Virtually no race on the V.I. ballot Tuesday could be definitively settled as of Wednesday night because at least 4,319 paper ballots have yet to be counted. The Boards of Elections in both districts have indicated that they likely will not begin tallying the votes until Friday. With the exception of Delegate to Congress Donna Christensen, who won with an 8,000 vote margin; Senator-At-Large Craig Barshinger, who won with a 6,000-vote margin; and Clifford Graham, who topped the St. Thomas-St. John Senate race by a margin of 1,969 votes, the order and outcome of almost every other race could, mathematically, change once the paper ballots are counted.
Even if the voting trends on the paper ballots do not diverge widely from the those on the electronic voting machines, minor variations in where the candidates finished are possible.

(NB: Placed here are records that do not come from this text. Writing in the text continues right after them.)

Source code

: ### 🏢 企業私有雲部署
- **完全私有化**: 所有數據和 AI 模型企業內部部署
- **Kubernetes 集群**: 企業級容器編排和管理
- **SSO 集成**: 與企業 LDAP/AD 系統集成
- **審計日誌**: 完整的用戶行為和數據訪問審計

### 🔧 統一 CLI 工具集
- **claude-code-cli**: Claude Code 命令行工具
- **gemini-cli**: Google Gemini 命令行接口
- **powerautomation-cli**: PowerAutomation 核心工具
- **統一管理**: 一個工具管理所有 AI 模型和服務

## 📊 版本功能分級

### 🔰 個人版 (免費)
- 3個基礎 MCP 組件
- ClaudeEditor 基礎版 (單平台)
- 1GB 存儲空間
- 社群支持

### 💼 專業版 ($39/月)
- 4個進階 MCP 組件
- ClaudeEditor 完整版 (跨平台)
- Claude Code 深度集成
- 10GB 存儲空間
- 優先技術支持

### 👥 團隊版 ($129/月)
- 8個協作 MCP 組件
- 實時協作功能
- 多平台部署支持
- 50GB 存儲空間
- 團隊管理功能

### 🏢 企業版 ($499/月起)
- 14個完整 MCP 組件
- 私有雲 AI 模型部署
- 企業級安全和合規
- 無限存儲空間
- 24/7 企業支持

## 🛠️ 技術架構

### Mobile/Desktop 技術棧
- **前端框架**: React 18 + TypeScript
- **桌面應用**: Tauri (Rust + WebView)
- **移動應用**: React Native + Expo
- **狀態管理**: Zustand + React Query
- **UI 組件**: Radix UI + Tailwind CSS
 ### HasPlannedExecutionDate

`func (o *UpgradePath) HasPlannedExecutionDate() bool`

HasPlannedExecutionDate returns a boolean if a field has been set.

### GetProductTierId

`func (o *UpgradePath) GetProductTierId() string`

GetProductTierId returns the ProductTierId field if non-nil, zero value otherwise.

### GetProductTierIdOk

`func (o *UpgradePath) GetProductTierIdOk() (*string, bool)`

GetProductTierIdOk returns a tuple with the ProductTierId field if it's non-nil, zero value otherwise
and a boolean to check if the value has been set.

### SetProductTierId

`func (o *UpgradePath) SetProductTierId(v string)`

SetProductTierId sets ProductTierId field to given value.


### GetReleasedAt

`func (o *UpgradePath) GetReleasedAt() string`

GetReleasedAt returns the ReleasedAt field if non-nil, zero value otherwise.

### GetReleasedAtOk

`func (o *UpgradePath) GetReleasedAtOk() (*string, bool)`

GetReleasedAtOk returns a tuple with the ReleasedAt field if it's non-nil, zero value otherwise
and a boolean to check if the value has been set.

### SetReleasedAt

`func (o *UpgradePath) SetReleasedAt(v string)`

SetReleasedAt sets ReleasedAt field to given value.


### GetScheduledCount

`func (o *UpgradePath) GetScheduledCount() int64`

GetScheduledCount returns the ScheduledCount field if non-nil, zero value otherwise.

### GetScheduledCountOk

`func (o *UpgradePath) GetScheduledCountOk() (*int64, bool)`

For instance, on St. Croix, the second- and third-place finishers in the Senate race were separated by 177 votes, with about 6 percent of the 2,781 paper ballots yet to be counted.
On St. Thomas, the second-, third- and fourth-place Senate finishers were separated by 318 votes, with 1,538 paper ballots not yet included.
The territorywide referendum on whether the Legislature should pursue legalizing industrial hemp was decided in the affirmative on the electronic machines by a count of 3,001 to 1,932 – a difference of 1,069, or about a quarter of the uncounted paper ballots territorywide.